The instruction under review here contains the defect which we expressly disapproved in Darden v. State, supra. The instruction here embodies but a single proposition of law defining reasonable doubt. It was inherently erroneous and therefore subject to a general objection. Bennett v. State, 95 Ark. 100-107; Teel v. State, 129 Ark. 180. Judge Riddick, speaking for this court in Bell v. State, 81 Ark. 16, in an illuminating opinion ón the subject of a reasonable doubt, shows how any effort to define it in any other than substantially the simple form that has been so often approved by this court, is wholly unnecessary and may prove, as it did in that case, erroneous. We could not hope, and will not assay, to. improve upon what was there said. The instruction of the court in this case-does not follow any precedent which we have heretofore approved, and contains the error of defining a reasonable doubt as a doubt “for which, as reasonable men, jurors can give a reason.” This language is not only condemned by our own court, but also has been expressly disapproved in other jurisdictions. State v. Cohn, 108 Ia. 208; Siberry v. State, 33 N. E. 681; Morgan v. State, 27 N. E. 710; Abbott v.

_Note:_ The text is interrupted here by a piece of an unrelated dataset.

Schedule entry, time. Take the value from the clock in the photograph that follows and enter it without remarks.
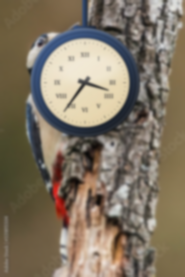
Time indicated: 3:36
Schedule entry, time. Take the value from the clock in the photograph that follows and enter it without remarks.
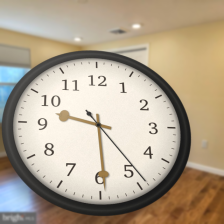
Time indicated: 9:29:24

Territory, 20 Okla. 119; Klyce v. State, 78 Miss. 450. See case note State v. Grant, 11 A. & E. Ann. Cases, p. 1020. As is well said in Klyce v. State, supra, a juror “should not be under any legal compulsion to have to give or be able to formulate and state the reason which may raise a reasonable doubt in his mind and conscience.” We are aware that there are authorities to the contrary. See State v. Grant, supra, case note, p. 1019-20. But the view of our own court is in accord with the better reason, if not the weight of authority.
Other assignments are urged for reversal, but it is believed what we have already said will furnish a correct guide for another trial, and that other errors complained of will not. occur again.
For the errors indicated the judgment is reversed, and the cause remanded for a new trial.